(Collected data)
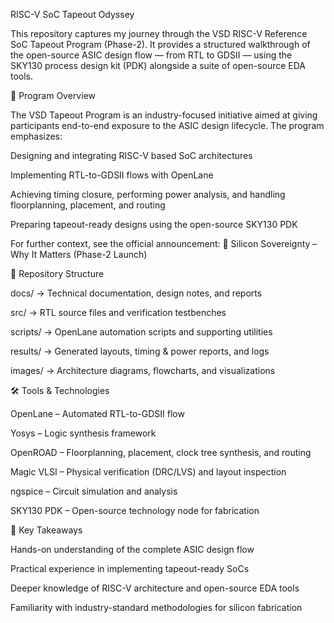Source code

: RISC-V SoC Tapeout Odyssey

This repository captures my journey through the VSD RISC-V Reference SoC Tapeout Program (Phase-2). It provides a structured walkthrough of the open-source ASIC design flow — from RTL to GDSII — using the SKY130 process design kit (PDK) alongside a suite of open-source EDA tools.

📌 Program Overview

The VSD Tapeout Program is an industry-focused initiative aimed at giving participants end-to-end exposure to the ASIC design lifecycle. The program emphasizes:

Designing and integrating RISC-V based SoC architectures

Implementing RTL-to-GDSII flows with OpenLane

Achieving timing closure, performing power analysis, and handling floorplanning, placement, and routing

Preparing tapeout-ready designs using the open-source SKY130 PDK

For further context, see the official announcement: 🔗 Silicon Sovereignty – Why It Matters (Phase-2 Launch)

📂 Repository Structure

docs/ → Technical documentation, design notes, and reports

src/ → RTL source files and verification testbenches

scripts/ → OpenLane automation scripts and supporting utilities

results/ → Generated layouts, timing & power reports, and logs

images/ → Architecture diagrams, flowcharts, and visualizations

🛠️ Tools & Technologies

OpenLane – Automated RTL-to-GDSII flow

Yosys – Logic synthesis framework

OpenROAD – Floorplanning, placement, clock tree synthesis, and routing

Magic VLSI – Physical verification (DRC/LVS) and layout inspection

ngspice – Circuit simulation and analysis

SKY130 PDK – Open-source technology node for fabrication

🎯 Key Takeaways

Hands-on understanding of the complete ASIC design flow

Practical experience in implementing tapeout-ready SoCs

Deeper knowledge of RISC-V architecture and open-source EDA tools

Familiarity with industry-standard methodologies for silicon fabrication
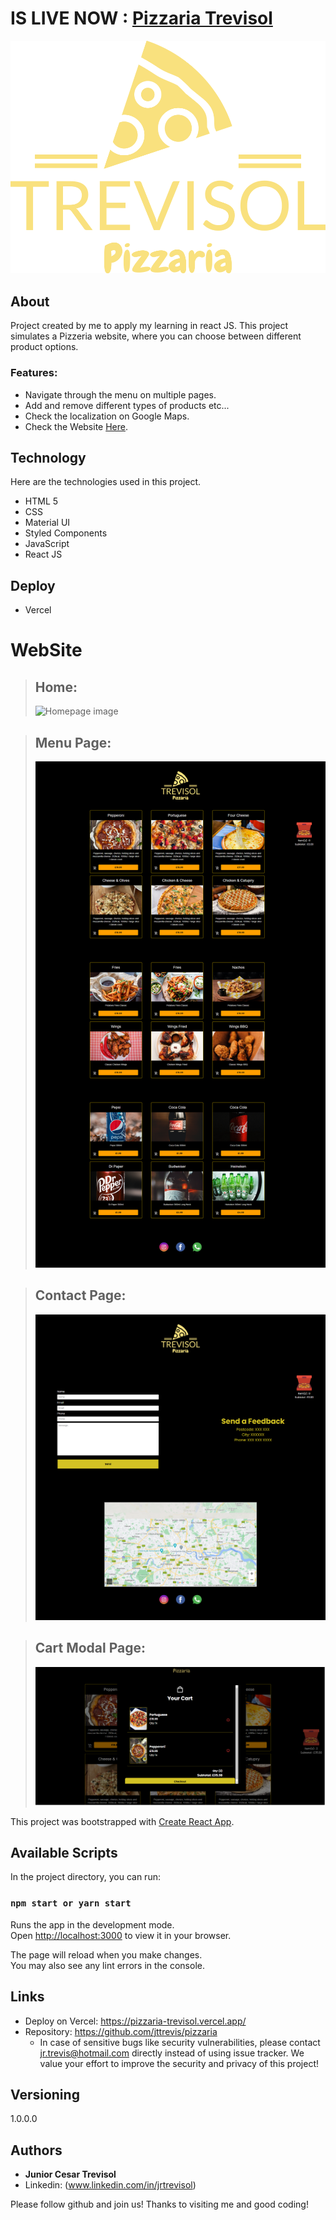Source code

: # IS LIVE NOW : [Pizzaria Trevisol](https://pizzaria-trevisol.vercel.app/)

![Logo of the project](https://github.com/jttrevis/pizzaria/blob/main/src/assets/logo-no-background.png)

## About

Project created by me to apply my learning in react JS.
This project simulates a Pizzeria website, where you can choose between different product options.

### Features:

- Navigate through the menu on multiple pages.
- Add and remove different types of products etc...
- Check the localization on Google Maps.
- Check the Website [Here](https://pizzaria-trevisol.vercel.app/).

## Technology

Here are the technologies used in this project.

- HTML 5
- CSS
- Material UI
- Styled Components
- JavaScript
- React JS

## Deploy

- Vercel

# WebSite

> ## Home:
>
> ![Homepage image](https://github.com/jttrevis/pizzaria/blob/main/public/home.png)

> ## Menu Page:
>
> ![Menupage image](https://github.com/jttrevis/pizzaria/blob/main/public/menu.png)

> ## Contact Page:
>
> ![Contactpage image](https://github.com/jttrevis/pizzaria/blob/main/public/contact.png)

> ## Cart Modal Page:
>
> ![CartModalPage image](https://github.com/jttrevis/pizzaria/blob/main/public/cartpage.png)

This project was bootstrapped with [Create React App](https://github.com/facebook/create-react-app).

## Available Scripts

In the project directory, you can run:

### `npm start or yarn start`

Runs the app in the development mode.\
Open [http://localhost:3000](http://localhost:3000) to view it in your browser.

The page will reload when you make changes.\
You may also see any lint errors in the console.

## Links

- Deploy on Vercel: https://pizzaria-trevisol.vercel.app/
- Repository: https://github.com/jttrevis/pizzaria
  - In case of sensitive bugs like security vulnerabilities, please contact
    jr.trevis@hotmail.com directly instead of using issue tracker. We value your effort
    to improve the security and privacy of this project!

## Versioning

1.0.0.0

## Authors

- **Junior Cesar Trevisol**
- Linkedin: (www.linkedin.com/in/jrtrevisol)

Please follow github and join us!
Thanks to visiting me and good coding!
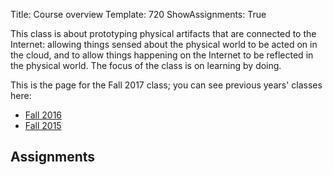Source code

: Title: Course overview
Template: 720
ShowAssignments: True

This class is about prototyping physical artifacts that are connected
to the Internet: allowing things sensed about the physical world to be
acted on in the cloud, and to allow things happening on the Internet
to be reflected in the physical world. The focus of the class is on
learning by doing.

This is the page for the Fall 2017 class; you can see previous years'
classes here:

- [Fall 2016](/720-fall16)
- [Fall 2015](/720-fall15)

## Assignments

*AIM OF THE TASK*.
Once the line with "This is the" is located in the data above, repeat it and every later line through the end, exactly.

*ANSWER TO THIS PROBLEM*.
This is the page for the Fall 2017 class; you can see previous years'
classes here:

- [Fall 2016](/720-fall16)
- [Fall 2015](/720-fall15)

## Assignments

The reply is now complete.